O movimento homossexual e suas influências

Fernanda Marques


Os discursos e práticas adotados pelo movimento homossexual para influenciar as políticas públicas de enfrentamento da violência também foram analisados por Silvia. De acordo com a pesquisadora, a trajetória desse movimento no Brasil começa nos anos 80 com denúncias de agressões e de discriminações motivadas pela orientação sexual.


Essas denúncias, de fato, contribuíam para colocar em pauta o problema da homofobia, mas também criavam uma imagem de vitimização dos homossexuais que os afastava de uma postura mais propositiva sobre a temática. “O movimento permaneceu até o final dos anos 90 na perspectiva da denúncia, afirmando uma representação dos homossexuais como vítimas de uma violência que não podiam evitar”, diz Silvia. “É notável o contraste entre essa postura passiva no campo de propostas para a segurança pública e o vigor das práticas do ativismo homossexual na área da saúde, onde sua criatividade e suas reivindicações para o combate e a prevenção do HIV foram amplamente responsáveis pelo êxito das respostas brasileiras à epidemia de Aids”, compara.


A partir de meados da década de 90, ao mesmo tempo em que se multiplicavam as ONGs dedicadas à defesa da diversidade sexual, o movimento homossexual adquiriu novas configurações, motivadas por uma série de processos. O primeiro aconteceu no âmbito do Poder Legislativo, onde emergiram diferentes iniciativas para coibir a discriminação e ampliar os direitos dos homossexuais. O segundo foi a consolidação de um mercado de bens e serviços destinados a homossexuais. O terceiro consistiu na adoção de uma política de visibilidade maciça para o movimento, materializada nas paradas do Orgulho GLBT (sigla usada para designar gays, lésbicas, bissexuais e transgêneros). O quarto processo, por fim, diz respeito à aproximação do movimento com o ambiente acadêmico e universitário.


É nesse cenário que ocorre a primeira experiência de política pública voltada aos homossexuais na esfera da segurança pública: o Disque Defesa Homossexual, criado em 1999 na Secretaria de Segurança do Estado do Rio de Janeiro. “A análise dos primeiros 500 casos atendidos por esse programa revelou a intensidade de dinâmicas cotidianas e silenciosas de homofobia”, lembra Silvia. Além disso, pesquisas realizadas nas Paradas do Orgulho GLBT mostraram que, embora mais de 60% dos entrevistados relatassem já ter sofrido alguma experiência homofóbica, somente 10% haviam registrado a ocorrência na polícia. “Está claro o descompasso entre a alta incidência de vivências homofóbicas e as ainda tímidas demandas por políticas de segurança e justiça”, ressalta Silvia.

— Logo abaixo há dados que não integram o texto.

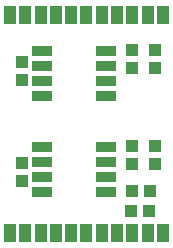
<source format=gts>
G04*
G04 #@! TF.GenerationSoftware,Altium Limited,Altium Designer,20.0.2 (26)*
G04*
G04 Layer_Color=8388736*
%FSLAX25Y25*%
%MOIN*%
G70*
G01*
G75*
%ADD13R,0.04150X0.04150*%
%ADD14R,0.06807X0.03362*%
%ADD15R,0.04150X0.04150*%
%ADD16R,0.03953X0.06315*%
D13*
X50787Y56350D02*
D03*
Y62453D02*
D03*
X42992Y56350D02*
D03*
Y62453D02*
D03*
X50787Y24539D02*
D03*
Y30642D02*
D03*
X42992Y24539D02*
D03*
Y30642D02*
D03*
X6535Y52342D02*
D03*
Y58445D02*
D03*
Y18799D02*
D03*
Y24902D02*
D03*
D14*
X34553Y46988D02*
D03*
Y51988D02*
D03*
Y56988D02*
D03*
Y61988D02*
D03*
X13199D02*
D03*
Y56988D02*
D03*
Y51988D02*
D03*
Y46988D02*
D03*
X34553Y15177D02*
D03*
Y20177D02*
D03*
Y25177D02*
D03*
Y30177D02*
D03*
X13199D02*
D03*
Y25177D02*
D03*
Y20177D02*
D03*
Y15177D02*
D03*
D15*
X48878Y8858D02*
D03*
X42776D02*
D03*
X42933Y15590D02*
D03*
X49035D02*
D03*
D16*
X53379Y74055D02*
D03*
X48285D02*
D03*
X17724D02*
D03*
X22818D02*
D03*
X27911D02*
D03*
X33005D02*
D03*
X38098D02*
D03*
X43192D02*
D03*
X12631D02*
D03*
X2441D02*
D03*
X7536D02*
D03*
X2441Y1614D02*
D03*
X7534D02*
D03*
X38095D02*
D03*
X33002D02*
D03*
X27908D02*
D03*
X22815D02*
D03*
X17721D02*
D03*
X12628D02*
D03*
X43189D02*
D03*
X53379D02*
D03*
X48284D02*
D03*
M02*

</source>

Contudo, avanços importantes já têm sido observados. Prova disso foi a realização, em 2007, do 1º Seminário Nacional de Segurança Pública e Combate à Homofobia, que reuniu cerca de 300 participantes entre ativistas do movimento homossexual, policiais civis e militares, acadêmicos e representantes do governo. Os objetivos principais eram a troca de experiências e a construção coletiva de diretrizes para a criação do Plano Nacional de Segurança Pública para o Enfrentamento da Homofobia. “O seminário não significou que o movimento homossexual constituiu uma agenda para a segurança, mas que ele definiu demandas, está construindo um discurso e começa a desenvolver práticas nesse campo”, argumenta Silvia.

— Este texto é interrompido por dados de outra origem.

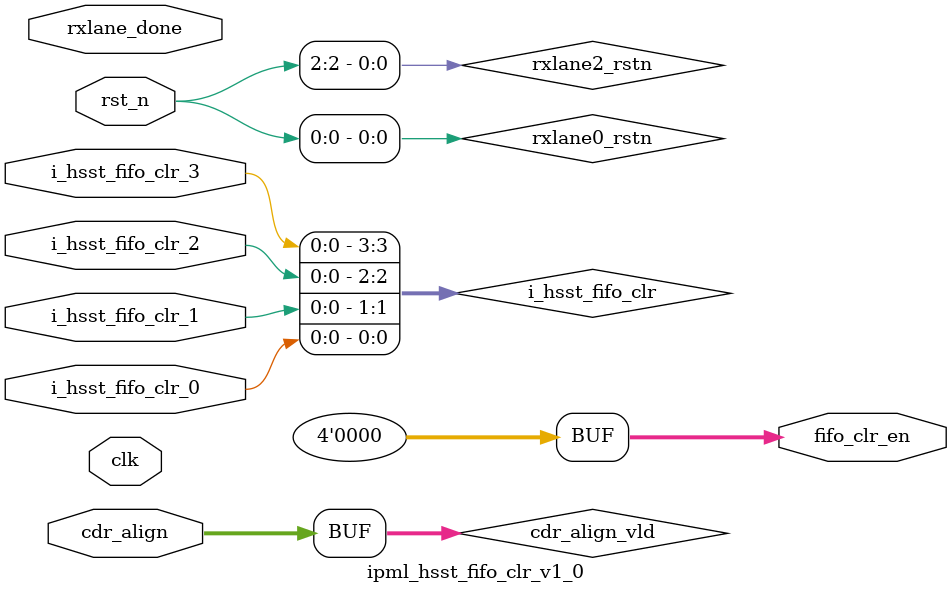
<source format=v>

`timescale 1ns/1ps
module  ipml_hsst_fifo_clr_v1_0#(
    parameter CH0_RX_ENABLE                = "TRUE"       , //TRUE:lane0 RX Reset Logic used, FALSE: lane0 RX Reset Logic remove
    parameter CH1_RX_ENABLE                = "TRUE"       , //TRUE:lane1 RX Reset Logic used, FALSE: lane1 RX Reset Logic remove
    parameter CH2_RX_ENABLE                = "TRUE"       , //TRUE:lane2 RX Reset Logic used, FALSE: lane2 RX Reset Logic remove
    parameter CH3_RX_ENABLE                = "TRUE"       , //TRUE:lane3 RX Reset Logic used, FALSE: lane3 RX Reset Logic remove
    parameter CH0_MULT_LANE_MODE           = 1            , //Lane0 --> 1: Singel Lane 2:Two Lane 4:Four Lane
    parameter CH1_MULT_LANE_MODE           = 1            , //Lane1 --> 1: Singel Lane 2:Two Lane 4:Four Lane
    parameter CH2_MULT_LANE_MODE           = 1            , //Lane2 --> 1: Singel Lane 2:Two Lane 4:Four Lane
    parameter CH3_MULT_LANE_MODE           = 1            , //Lane3 --> 1: Singel Lane 2:Two Lane 4:Four Lane
    parameter PCS_CH0_BYPASS_BONDING       = "FALSE"      , //TRUE: Lane0 Bypass Channel Bonding, FALSE: Lane0 No Bypass Channel Bonding
    parameter PCS_CH1_BYPASS_BONDING       = "FALSE"      , //TRUE: Lane1 Bypass Channel Bonding, FALSE: Lane1 No Bypass Channel Bonding
    parameter PCS_CH2_BYPASS_BONDING       = "FALSE"      , //TRUE: Lane2 Bypass Channel Bonding, FALSE: Lane2 No Bypass Channel Bonding
    parameter PCS_CH3_BYPASS_BONDING       = "FALSE"        //TRUE: Lane3 Bypass Channel Bonding, FALSE: Lane3 No Bypass Channel Bonding

)(
    // Reset and Clock
    input  wire                   clk               ,
    input  wire   [3 : 0]         rst_n             ,
    input  wire                   i_hsst_fifo_clr_0 ,
    input  wire                   i_hsst_fifo_clr_1 ,
    input  wire                   i_hsst_fifo_clr_2 ,
    input  wire                   i_hsst_fifo_clr_3 ,
    // HSST Reset Control Signal
    input  wire   [3 : 0]         cdr_align         ,
    input  wire   [3 : 0]         rxlane_done       ,
    output wire   [3 : 0]         fifo_clr_en     
);


//****************************************************************************//
//                      Internal Signal                                       //
//****************************************************************************//
reg    [3 : 0]          cdr_align_lock          ; 
wire   [3 : 0]          cdr_align_vld           ; 
reg    [3 : 0]          cdr_align_vld_ff1       ; 
wire   [3 : 0]          cdr_align_vld_pos       ;
wire   [3 : 0]          i_hsst_fifo_clr         ;
wire                    rxlane0_rstn            ;
wire                    rxlane2_rstn            ;
reg    [3 : 0]          tx_fifo_clr_en          ; 

//****************************************************************************//
//                      Sequential and Logic                                  //
//****************************************************************************//
assign rxlane0_rstn      = rst_n[0];//master lane0 reset port when lane0 is bonding
assign rxlane2_rstn      = rst_n[2];//master lane2 reset port when lane2 is bonding
assign cdr_align_vld[0]  = (CH0_RX_ENABLE=="TRUE") ? cdr_align[0]: 1'b0;
assign cdr_align_vld[1]  = (CH1_RX_ENABLE=="TRUE") ? cdr_align[1]: 1'b0;
assign cdr_align_vld[2]  = (CH2_RX_ENABLE=="TRUE") ? cdr_align[2]: 1'b0;
assign cdr_align_vld[3]  = (CH3_RX_ENABLE=="TRUE") ? cdr_align[3]: 1'b0;
assign i_hsst_fifo_clr   = {i_hsst_fifo_clr_3,i_hsst_fifo_clr_2,i_hsst_fifo_clr_1,i_hsst_fifo_clr_0};

assign cdr_align_vld_pos = cdr_align_vld & (~cdr_align_vld_ff1);

genvar i;
generate
for(i=0; i<4; i=i+1) begin : CDR_LOCK
    always @ (posedge clk or negedge rst_n[i]) begin
        if(!rst_n[i]) 
            cdr_align_vld_ff1[i] <= 4'b0;
        else 
            cdr_align_vld_ff1[i] <= cdr_align_vld[i];
    end
    always @ (posedge clk or negedge rst_n[i]) begin
         if(!rst_n[i]) 
             cdr_align_lock[i] <= 1'b0;
         else if(fifo_clr_en[i]==1'b1)
             cdr_align_lock[i] <= 1'b0;
         else if(cdr_align_vld_pos[i]==1'b1) 
             cdr_align_lock[i] <= 1'b1;
         else ;
    end
end
endgenerate

generate
if(CH0_MULT_LANE_MODE==4) begin: FOUR_LANE_MODE
    //generate clr enable
    always @ (posedge clk or negedge rxlane0_rstn) begin
        if(!rxlane0_rstn)
            tx_fifo_clr_en <= 4'b0;
        else if(PCS_CH0_BYPASS_BONDING=="TRUE")
            tx_fifo_clr_en <= i_hsst_fifo_clr;
        else if((|cdr_align_lock) && (&rxlane_done))
            tx_fifo_clr_en <= 4'b1111;
        else
            tx_fifo_clr_en <= 4'b0;
    end
    
    assign fifo_clr_en = tx_fifo_clr_en;
end
else if(CH0_MULT_LANE_MODE==2 && CH2_MULT_LANE_MODE==2) begin:TWO_LANE_MODE 
    //generate clr enable
    always @ (posedge clk or negedge rxlane0_rstn) begin
        if(!rxlane0_rstn)
            tx_fifo_clr_en[1:0] <= 2'b0;
        else if(PCS_CH0_BYPASS_BONDING=="TRUE")
            tx_fifo_clr_en[1:0] <= i_hsst_fifo_clr[1:0];
        else if((|cdr_align_lock[1:0]) && (&rxlane_done[1:0]))
            tx_fifo_clr_en[1:0] <= 2'b11;
        else
            tx_fifo_clr_en[1:0] <= 2'b0;
    end
    
    //generate clr enable
    always @ (posedge clk or negedge rxlane2_rstn) begin
        if(!rxlane2_rstn)
            tx_fifo_clr_en[3:2] <= 2'b0;
        else if(PCS_CH2_BYPASS_BONDING=="TRUE")
            tx_fifo_clr_en[3:2] <= i_hsst_fifo_clr[3:2];
        else if((|cdr_align_lock[3:2]) && (&rxlane_done[3:2]))
            tx_fifo_clr_en[3:2] <= 2'b11;
        else
            tx_fifo_clr_en[3:2] <= 2'b0;
    end
    
    assign fifo_clr_en = tx_fifo_clr_en;
end
else if(CH0_MULT_LANE_MODE==2) begin:TWO_LANE_MODE0 
    //generate clr enable
    always @ (posedge clk or negedge rxlane0_rstn) begin
        if(!rxlane0_rstn)
            tx_fifo_clr_en <= 4'b0000;
        else if(PCS_CH0_BYPASS_BONDING=="TRUE")
            tx_fifo_clr_en <= {2'b00,i_hsst_fifo_clr[1:0]};
        else if((|cdr_align_lock[1:0]) && (&rxlane_done[1:0]))
            tx_fifo_clr_en <= 4'b0011;
        else
            tx_fifo_clr_en <= 4'b0000;
    end
    
    assign fifo_clr_en = tx_fifo_clr_en;
end
else if(CH2_MULT_LANE_MODE==2) begin:TWO_LANE_MODE1
    //generate clr enable
    always @ (posedge clk or negedge rxlane2_rstn) begin
        if(!rxlane2_rstn)
            tx_fifo_clr_en <= 4'b0000;
        else if(PCS_CH2_BYPASS_BONDING=="TRUE")
            tx_fifo_clr_en <= {i_hsst_fifo_clr[3:2],2'b00};
        else if((|cdr_align_lock[3:2]) && (&rxlane_done[3:2]))
            tx_fifo_clr_en <= 4'b1100;
        else
            tx_fifo_clr_en <= 4'b0000;
    end
    
    assign fifo_clr_en = tx_fifo_clr_en;
end
else begin : ONE_LANE_MODE
    assign fifo_clr_en = 4'b0;
end
endgenerate

endmodule

</source>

Se esse Plano Nacional e outras iniciativas similares funcionarão a contento, ainda é cedo para dizer. “Se planejamentos e ações integradas de segurança pública em nível nacional ocorrerão ou não, em grande medida, isto dependerá da capacidade de pressão que a sociedade for capaz de exercer para que os governos, nos três âmbitos, reconheçam a urgência dos temas da violência e da segurança pública”, conclui a pesquisadora.